Objectives:
**A.** In the essay on women's rights after the Civil War, what did the women's rights movement turn to in the second half of the 1800s?
**B.** Reproduce the essay on women's rights after the Civil War from "The end of the" to "of civil rights.".

Source:
:::::

The end of the Civil War became a turning point in America’s history since it contributed to the advancement of the civil rights of those who had been discriminated against. The new amendments to the U.S. Constitution abolished slavery and provided men with the right to vote regardless of race. Although female activists significantly contributed to promoting civil rights and freedom for African Americans, their rights did not change. Women remained dependent on their husbands, limited in their freedom and rights to employment, education, faith, or voting. This paper aims to examine the history of women’s efforts to proclaim their rights to vote and be acknowledged as legitimate, independent citizens of the United States. The conducted research demonstrated how combined efforts of women towards the common goal led to the present system of civil rights.
Women’s Rights Movement in the Aftermath of the Civil War
Like any other significant event in the history of a country, the Civil War has played a decisive role in the development of the United States within the social, economic, and political realms. The successful emancipation of slaves by Abraham Lincoln launched a qualitative shift in the population’s perception of freedom, civil rights, and equality. The Reconstruction era following the Civil War was a promising time of revolutionary changes, which many anticipated to be an opportunity for pursuing their agendas (Foner, 2017). One of such agendas was the promotion of women’s rights. Early feminist activists and abolitionists strongly believed that Reconstruction was a perfect time to advance their movement in the direction of the recognition of women as equal to men by the Constitution. That is, in the second half of the 1800s, the women’s rights movement turned to the struggle for suffrage that would allow women to vote.

:::::

(Source records)
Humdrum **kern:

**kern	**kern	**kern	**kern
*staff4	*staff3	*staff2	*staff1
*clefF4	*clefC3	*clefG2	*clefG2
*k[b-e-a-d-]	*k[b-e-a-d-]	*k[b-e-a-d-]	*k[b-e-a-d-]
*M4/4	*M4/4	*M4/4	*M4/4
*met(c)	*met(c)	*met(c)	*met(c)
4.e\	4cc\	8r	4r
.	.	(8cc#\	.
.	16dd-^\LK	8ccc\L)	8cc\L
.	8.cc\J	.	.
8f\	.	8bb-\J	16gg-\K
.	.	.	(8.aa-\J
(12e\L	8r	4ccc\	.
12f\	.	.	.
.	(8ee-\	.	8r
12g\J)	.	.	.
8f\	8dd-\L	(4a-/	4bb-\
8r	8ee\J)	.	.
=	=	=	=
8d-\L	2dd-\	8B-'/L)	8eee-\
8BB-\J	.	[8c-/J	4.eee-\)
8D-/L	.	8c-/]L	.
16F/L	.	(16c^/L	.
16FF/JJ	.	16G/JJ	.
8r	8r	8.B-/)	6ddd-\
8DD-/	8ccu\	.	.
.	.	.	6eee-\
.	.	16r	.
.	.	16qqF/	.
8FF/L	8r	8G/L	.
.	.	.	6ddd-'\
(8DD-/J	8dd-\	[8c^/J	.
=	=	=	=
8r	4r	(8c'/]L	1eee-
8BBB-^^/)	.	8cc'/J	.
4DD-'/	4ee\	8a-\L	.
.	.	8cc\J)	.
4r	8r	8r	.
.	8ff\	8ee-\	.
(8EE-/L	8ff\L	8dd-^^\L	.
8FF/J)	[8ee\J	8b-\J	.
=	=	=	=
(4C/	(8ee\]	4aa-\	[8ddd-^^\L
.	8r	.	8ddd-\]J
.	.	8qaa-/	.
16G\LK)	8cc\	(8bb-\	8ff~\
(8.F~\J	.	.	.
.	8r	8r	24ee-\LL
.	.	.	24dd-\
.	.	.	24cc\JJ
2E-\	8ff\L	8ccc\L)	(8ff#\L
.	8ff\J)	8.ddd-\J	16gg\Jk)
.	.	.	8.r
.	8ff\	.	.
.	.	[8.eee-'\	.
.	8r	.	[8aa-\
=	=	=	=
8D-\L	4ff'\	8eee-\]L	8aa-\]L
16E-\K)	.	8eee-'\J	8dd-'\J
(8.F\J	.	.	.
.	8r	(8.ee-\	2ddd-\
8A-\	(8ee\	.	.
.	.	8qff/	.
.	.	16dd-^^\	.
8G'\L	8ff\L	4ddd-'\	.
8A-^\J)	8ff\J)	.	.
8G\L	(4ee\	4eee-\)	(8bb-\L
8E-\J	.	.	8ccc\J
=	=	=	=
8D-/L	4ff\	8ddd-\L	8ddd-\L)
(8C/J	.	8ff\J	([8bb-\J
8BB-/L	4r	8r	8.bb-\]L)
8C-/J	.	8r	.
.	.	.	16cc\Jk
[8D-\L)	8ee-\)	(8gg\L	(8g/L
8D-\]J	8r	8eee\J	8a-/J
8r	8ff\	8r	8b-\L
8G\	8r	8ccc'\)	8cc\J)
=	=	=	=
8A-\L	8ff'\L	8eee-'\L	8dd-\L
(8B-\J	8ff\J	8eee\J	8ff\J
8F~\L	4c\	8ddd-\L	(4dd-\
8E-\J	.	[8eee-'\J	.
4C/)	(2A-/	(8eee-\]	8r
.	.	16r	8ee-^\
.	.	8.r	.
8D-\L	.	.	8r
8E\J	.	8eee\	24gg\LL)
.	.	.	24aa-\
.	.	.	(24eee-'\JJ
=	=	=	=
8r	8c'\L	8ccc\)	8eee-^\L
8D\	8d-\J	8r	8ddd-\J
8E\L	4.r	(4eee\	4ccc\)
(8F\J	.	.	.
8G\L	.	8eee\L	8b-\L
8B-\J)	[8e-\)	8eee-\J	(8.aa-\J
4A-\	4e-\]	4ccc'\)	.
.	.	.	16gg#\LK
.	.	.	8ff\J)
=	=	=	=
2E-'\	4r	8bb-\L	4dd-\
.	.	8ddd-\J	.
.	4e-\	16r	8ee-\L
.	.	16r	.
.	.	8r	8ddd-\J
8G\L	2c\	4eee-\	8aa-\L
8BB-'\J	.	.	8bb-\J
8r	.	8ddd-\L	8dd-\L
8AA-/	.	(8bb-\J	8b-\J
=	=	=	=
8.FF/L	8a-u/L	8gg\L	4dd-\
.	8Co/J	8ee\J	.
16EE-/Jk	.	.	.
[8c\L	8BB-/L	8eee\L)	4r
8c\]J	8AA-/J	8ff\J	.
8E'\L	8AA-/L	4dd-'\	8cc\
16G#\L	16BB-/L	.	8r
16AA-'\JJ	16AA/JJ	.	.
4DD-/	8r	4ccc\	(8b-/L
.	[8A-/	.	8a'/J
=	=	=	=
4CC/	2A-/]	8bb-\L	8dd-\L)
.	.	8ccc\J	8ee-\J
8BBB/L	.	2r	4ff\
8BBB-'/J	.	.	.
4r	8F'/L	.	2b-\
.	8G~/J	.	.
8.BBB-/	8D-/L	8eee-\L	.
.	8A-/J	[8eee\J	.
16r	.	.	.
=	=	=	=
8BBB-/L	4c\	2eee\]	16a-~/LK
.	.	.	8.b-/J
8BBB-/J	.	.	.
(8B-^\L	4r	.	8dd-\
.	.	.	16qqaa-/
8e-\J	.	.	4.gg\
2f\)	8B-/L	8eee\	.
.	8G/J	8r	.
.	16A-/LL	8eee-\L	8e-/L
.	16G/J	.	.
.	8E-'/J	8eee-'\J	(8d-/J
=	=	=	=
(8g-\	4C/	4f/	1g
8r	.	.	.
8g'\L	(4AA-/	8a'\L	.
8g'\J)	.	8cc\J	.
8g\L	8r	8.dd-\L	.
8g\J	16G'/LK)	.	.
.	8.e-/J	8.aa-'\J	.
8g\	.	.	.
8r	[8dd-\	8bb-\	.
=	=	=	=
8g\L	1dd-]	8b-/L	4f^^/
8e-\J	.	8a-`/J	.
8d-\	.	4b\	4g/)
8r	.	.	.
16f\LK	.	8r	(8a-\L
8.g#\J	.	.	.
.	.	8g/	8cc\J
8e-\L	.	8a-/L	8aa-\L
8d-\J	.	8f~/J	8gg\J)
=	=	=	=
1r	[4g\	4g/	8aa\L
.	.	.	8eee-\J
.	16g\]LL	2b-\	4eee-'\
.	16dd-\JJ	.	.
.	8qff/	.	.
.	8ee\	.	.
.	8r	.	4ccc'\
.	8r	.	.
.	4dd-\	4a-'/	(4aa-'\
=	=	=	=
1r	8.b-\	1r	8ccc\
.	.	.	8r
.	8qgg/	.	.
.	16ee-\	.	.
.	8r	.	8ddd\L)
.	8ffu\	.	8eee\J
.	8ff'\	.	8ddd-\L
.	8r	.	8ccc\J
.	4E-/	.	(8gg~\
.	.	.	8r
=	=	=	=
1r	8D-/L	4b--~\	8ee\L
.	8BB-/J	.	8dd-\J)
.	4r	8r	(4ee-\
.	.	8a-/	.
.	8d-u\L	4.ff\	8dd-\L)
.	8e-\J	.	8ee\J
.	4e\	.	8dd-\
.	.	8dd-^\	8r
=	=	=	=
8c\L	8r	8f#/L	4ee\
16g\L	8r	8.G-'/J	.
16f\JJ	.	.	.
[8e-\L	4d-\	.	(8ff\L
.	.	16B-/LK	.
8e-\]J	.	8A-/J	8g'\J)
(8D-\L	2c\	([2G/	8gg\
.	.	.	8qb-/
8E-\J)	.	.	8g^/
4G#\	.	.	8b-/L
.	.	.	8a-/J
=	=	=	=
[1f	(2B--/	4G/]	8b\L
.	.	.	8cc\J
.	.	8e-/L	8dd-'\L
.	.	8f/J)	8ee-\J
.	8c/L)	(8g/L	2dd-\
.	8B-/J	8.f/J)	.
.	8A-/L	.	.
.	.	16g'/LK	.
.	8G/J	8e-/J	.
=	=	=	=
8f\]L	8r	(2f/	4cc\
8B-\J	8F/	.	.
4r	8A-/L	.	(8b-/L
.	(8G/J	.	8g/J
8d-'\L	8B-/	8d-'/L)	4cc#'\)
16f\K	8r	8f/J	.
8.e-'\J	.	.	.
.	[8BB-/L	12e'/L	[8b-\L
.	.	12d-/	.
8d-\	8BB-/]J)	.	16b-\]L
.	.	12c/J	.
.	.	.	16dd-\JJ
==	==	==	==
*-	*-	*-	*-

:::::

Problem solutions:
**A.** The struggle for suffrage that would allow women to vote.

**B.**
The end of the Civil War became a turning point in America’s history since it contributed to the advancement of the civil rights of those who had been discriminated against. The new amendments to the U.S. Constitution abolished slavery and provided men with the right to vote regardless of race. Although female activists significantly contributed to promoting civil rights and freedom for African Americans, their rights did not change. Women remained dependent on their husbands, limited in their freedom and rights to employment, education, faith, or voting. This paper aims to examine the history of women’s efforts to proclaim their rights to vote and be acknowledged as legitimate, independent citizens of the United States. The conducted research demonstrated how combined efforts of women towards the common goal led to the present system of civil rights.